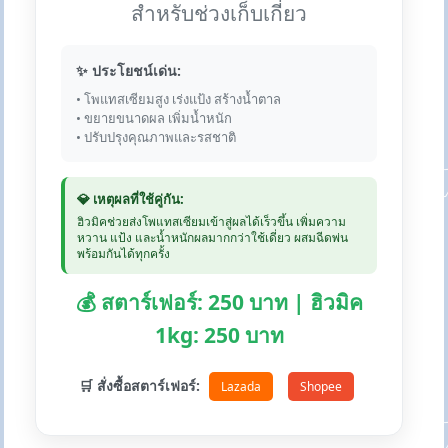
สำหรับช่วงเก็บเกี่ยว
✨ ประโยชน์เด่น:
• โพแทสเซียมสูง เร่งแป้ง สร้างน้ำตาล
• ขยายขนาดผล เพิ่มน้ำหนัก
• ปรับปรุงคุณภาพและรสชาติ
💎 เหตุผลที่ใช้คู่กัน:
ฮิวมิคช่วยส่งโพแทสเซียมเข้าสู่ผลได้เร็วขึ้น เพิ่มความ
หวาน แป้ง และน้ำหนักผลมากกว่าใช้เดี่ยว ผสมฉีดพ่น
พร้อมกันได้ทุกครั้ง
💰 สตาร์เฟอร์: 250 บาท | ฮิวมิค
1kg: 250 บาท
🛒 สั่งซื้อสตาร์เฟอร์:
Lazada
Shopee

........

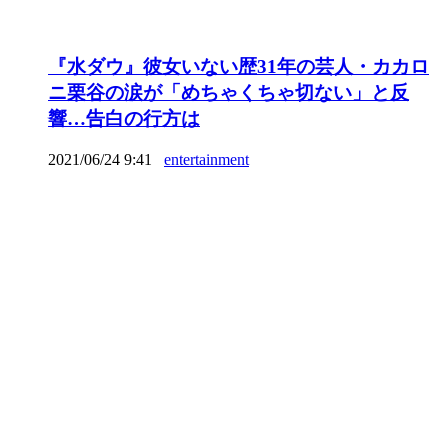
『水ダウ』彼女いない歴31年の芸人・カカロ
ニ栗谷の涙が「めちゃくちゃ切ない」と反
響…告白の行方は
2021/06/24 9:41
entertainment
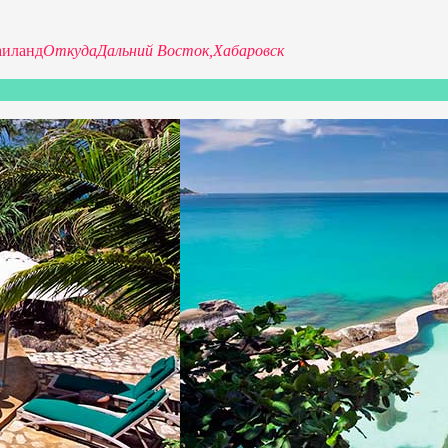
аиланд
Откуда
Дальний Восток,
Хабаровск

........

* [Your task] From the line holding "สำหรับช่วงเก็บเกี่ยว" to the line holding "1kg: 250 บาท", inclusive, restate each line above exactly as written.

* [Result of this exercise]
สำหรับช่วงเก็บเกี่ยว
✨ ประโยชน์เด่น:
• โพแทสเซียมสูง เร่งแป้ง สร้างน้ำตาล
• ขยายขนาดผล เพิ่มน้ำหนัก
• ปรับปรุงคุณภาพและรสชาติ
💎 เหตุผลที่ใช้คู่กัน:
ฮิวมิคช่วยส่งโพแทสเซียมเข้าสู่ผลได้เร็วขึ้น เพิ่มความ
หวาน แป้ง และน้ำหนักผลมากกว่าใช้เดี่ยว ผสมฉีดพ่น
พร้อมกันได้ทุกครั้ง
💰 สตาร์เฟอร์: 250 บาท | ฮิวมิค
1kg: 250 บาท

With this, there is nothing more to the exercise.